Work request: Print every line of the records below without changing a word, and leave the pictures out of your answer.

(Records from a data collection)
————

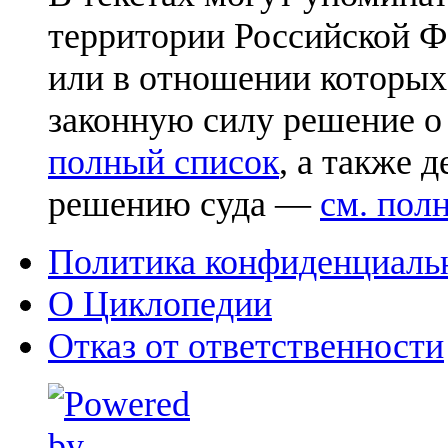
территории Российской Ф
или в отношении которых
законную силу решение о
полный список
, а также 
решению суда —
см. пол
Политика конфиденциаль
О Циклопедии
Отказ от ответственности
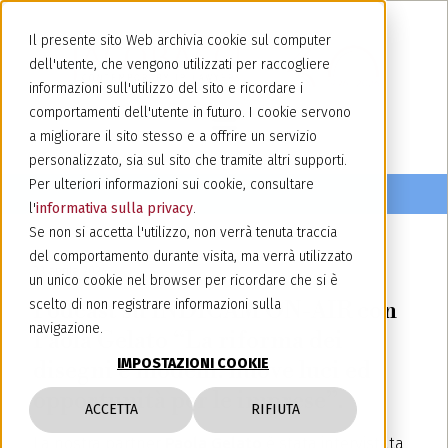
Il presente sito Web archivia cookie sul computer
dell'utente, che vengono utilizzati per raccogliere
informazioni sull'utilizzo del sito e ricordare i
comportamenti dell'utente in futuro. I cookie servono
a migliorare il sito stesso e a offrire un servizio
personalizzato, sia sul sito che tramite altri supporti.
Per ulteriori informazioni sui cookie, consultare
l'
informativa sulla privacy
.
Se non si accetta l'utilizzo, non verrà tenuta traccia
del comportamento durante visita, ma verrà utilizzato
23 aprile 2024
un unico cookie nel browser per ricordare che si è
Podcast su INDICAM ON-AIR con
scelto di non registrare informazioni sulla
navigazione.
Paola Gelato “La riforma dei
IMPOSTAZIONI COOKIE
disegni e modelli: nuove luci ed
opportunità per le imprese”.
ACCETTA
RIFIUTA
La nostra partner
Paola Gelato
è stata intervistata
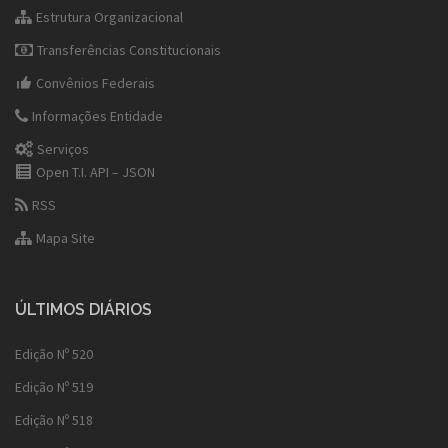
Estrutura Organizacional
Transferências Constitucionais
Convênios Federais
Informações Entidade
Serviços
Open T.I. API – JSON
RSS
Mapa Site
ÚLTIMOS DIÁRIOS
Edição Nº 520
Edição Nº 519
Edição Nº 518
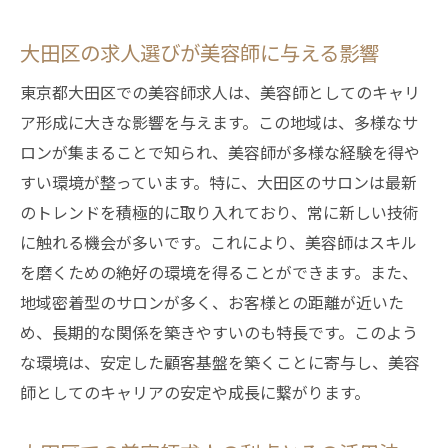
大田区の求人選びが美容師に与える影響
東京都大田区での美容師求人は、美容師としてのキャリ
ア形成に大きな影響を与えます。この地域は、多様なサ
ロンが集まることで知られ、美容師が多様な経験を得や
すい環境が整っています。特に、大田区のサロンは最新
のトレンドを積極的に取り入れており、常に新しい技術
に触れる機会が多いです。これにより、美容師はスキル
を磨くための絶好の環境を得ることができます。また、
地域密着型のサロンが多く、お客様との距離が近いた
め、長期的な関係を築きやすいのも特長です。このよう
な環境は、安定した顧客基盤を築くことに寄与し、美容
師としてのキャリアの安定や成長に繋がります。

————

Written response:
территории Российской Ф
или в отношении которых
законную силу решение о
полный список
, а также 
решению суда —
см. пол
Политика конфиденциаль
О Циклопедии
Отказ от ответственности
Il presente sito Web archivia cookie sul computer
dell'utente, che vengono utilizzati per raccogliere
informazioni sull'utilizzo del sito e ricordare i
comportamenti dell'utente in futuro. I cookie servono
a migliorare il sito stesso e a offrire un servizio
personalizzato, sia sul sito che tramite altri supporti.
Per ulteriori informazioni sui cookie, consultare
l'
informativa sulla privacy
.
Se non si accetta l'utilizzo, non verrà tenuta traccia
del comportamento durante visita, ma verrà utilizzato
23 aprile 2024
un unico cookie nel browser per ricordare che si è
Podcast su INDICAM ON-AIR con
scelto di non registrare informazioni sulla
navigazione.
Paola Gelato “La riforma dei
IMPOSTAZIONI COOKIE
disegni e modelli: nuove luci ed
opportunità per le imprese”.
ACCETTA
RIFIUTA
La nostra partner
Paola Gelato
è stata intervistata
Estrutura Organizacional
Transferências Constitucionais
Convênios Federais
Informações Entidade
Serviços
Open T.I. API – JSON
RSS
Mapa Site
ÚLTIMOS DIÁRIOS
Edição Nº 520
Edição Nº 519
Edição Nº 518
大田区の求人選びが美容師に与える影響
東京都大田区での美容師求人は、美容師としてのキャリ
ア形成に大きな影響を与えます。この地域は、多様なサ
ロンが集まることで知られ、美容師が多様な経験を得や
すい環境が整っています。特に、大田区のサロンは最新
のトレンドを積極的に取り入れており、常に新しい技術
に触れる機会が多いです。これにより、美容師はスキル
を磨くための絶好の環境を得ることができます。また、
地域密着型のサロンが多く、お客様との距離が近いた
め、長期的な関係を築きやすいのも特長です。このよう
な環境は、安定した顧客基盤を築くことに寄与し、美容
師としてのキャリアの安定や成長に繋がります。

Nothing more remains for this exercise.